--- MATERIAL SHOWN Enclosed Below ---
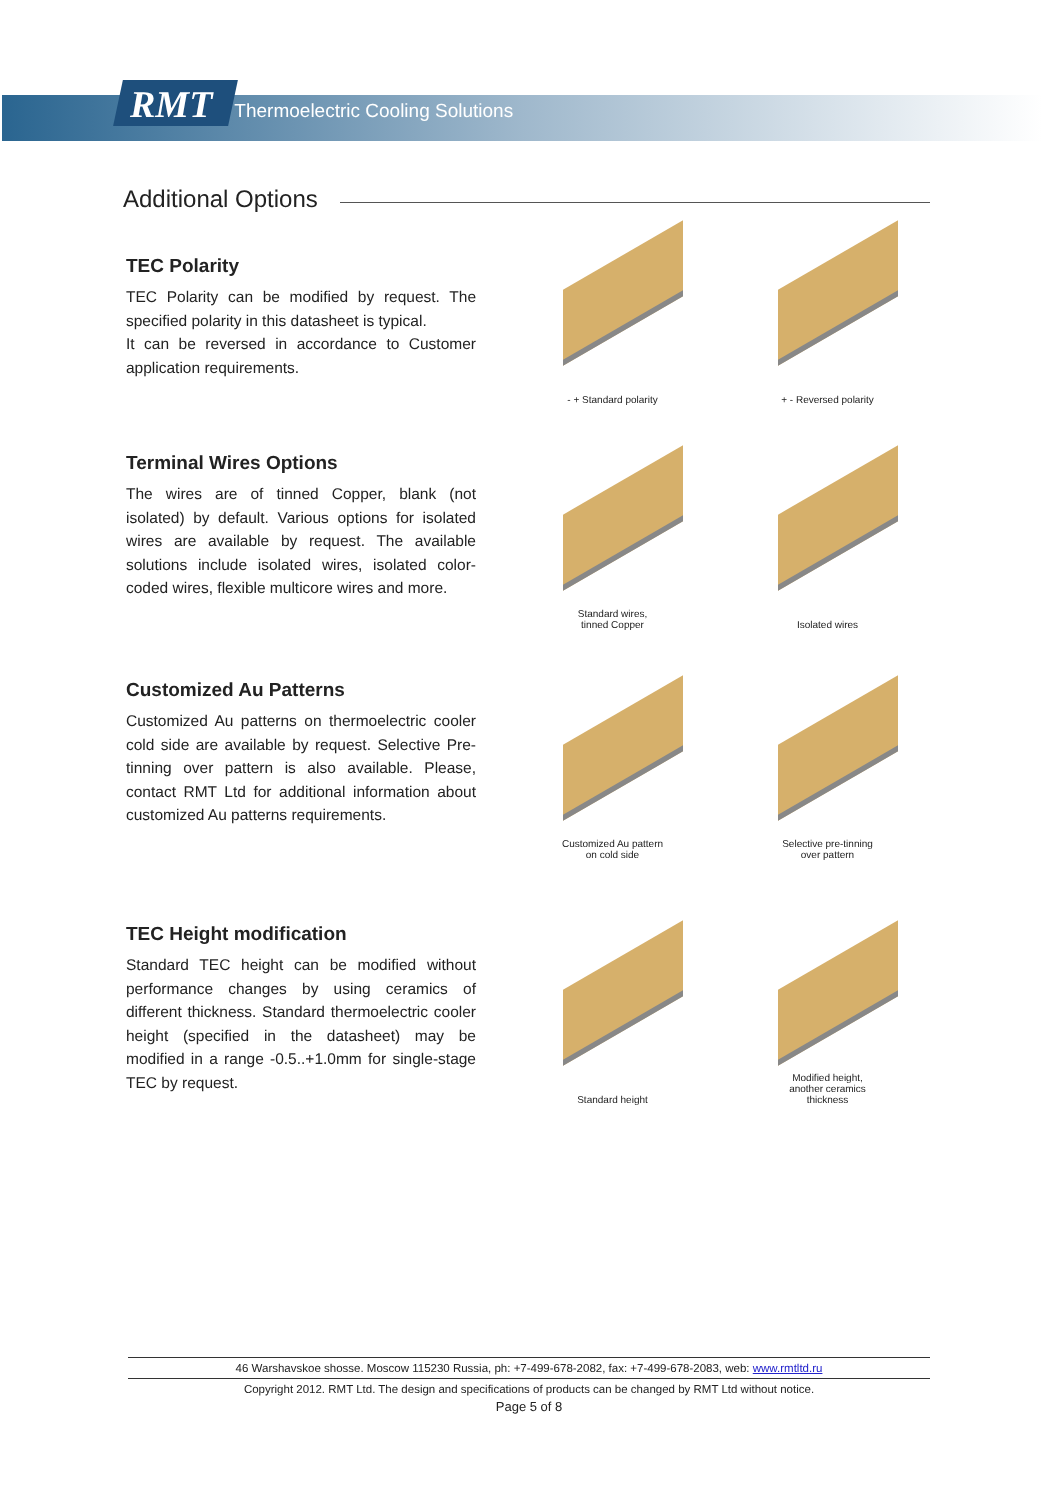RMT Thermoelectric Cooling Solutions
Additional Options
TEC Polarity
TEC Polarity can be modified by request. The specified polarity in this datasheet is typical.
It can be reversed in accordance to Customer application requirements.
- + Standard polarity
+ - Reversed polarity
Terminal Wires Options
The wires are of tinned Copper, blank (not isolated) by default. Various options for isolated wires are available by request. The available solutions include isolated wires, isolated color-coded wires, flexible multicore wires and more.
Standard wires,
tinned Copper
Isolated wires
Customized Au Patterns
Customized Au patterns on thermoelectric cooler cold side are available by request. Selective Pre-tinning over pattern is also available. Please, contact RMT Ltd for additional information about customized Au patterns requirements.
Customized Au pattern
on cold side
Selective pre-tinning
over pattern
TEC Height modification
Standard TEC height can be modified without performance changes by using ceramics of different thickness. Standard thermoelectric cooler height (specified in the datasheet) may be modified in a range -0.5..+1.0mm for single-stage TEC by request.
Standard height
Modified height,
another ceramics
thickness
46 Warshavskoe shosse. Moscow 115230 Russia, ph: +7-499-678-2082, fax: +7-499-678-2083, web: www.rmtltd.ru
Copyright 2012. RMT Ltd. The design and specifications of products can be changed by RMT Ltd without notice.
Page 5 of 8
--- End of Enclosed MATERIAL SHOWN ---
_TASK TO CARRY OUT:_
Among the lines above, show every one that contains the string "Selective".

_REPLY:_
Customized Au patterns on thermoelectric cooler cold side are available by request. Selective Pre-tinning over pattern is also available. Please, contact RMT Ltd for additional information about customized Au patterns requirements.
Selective pre-tinning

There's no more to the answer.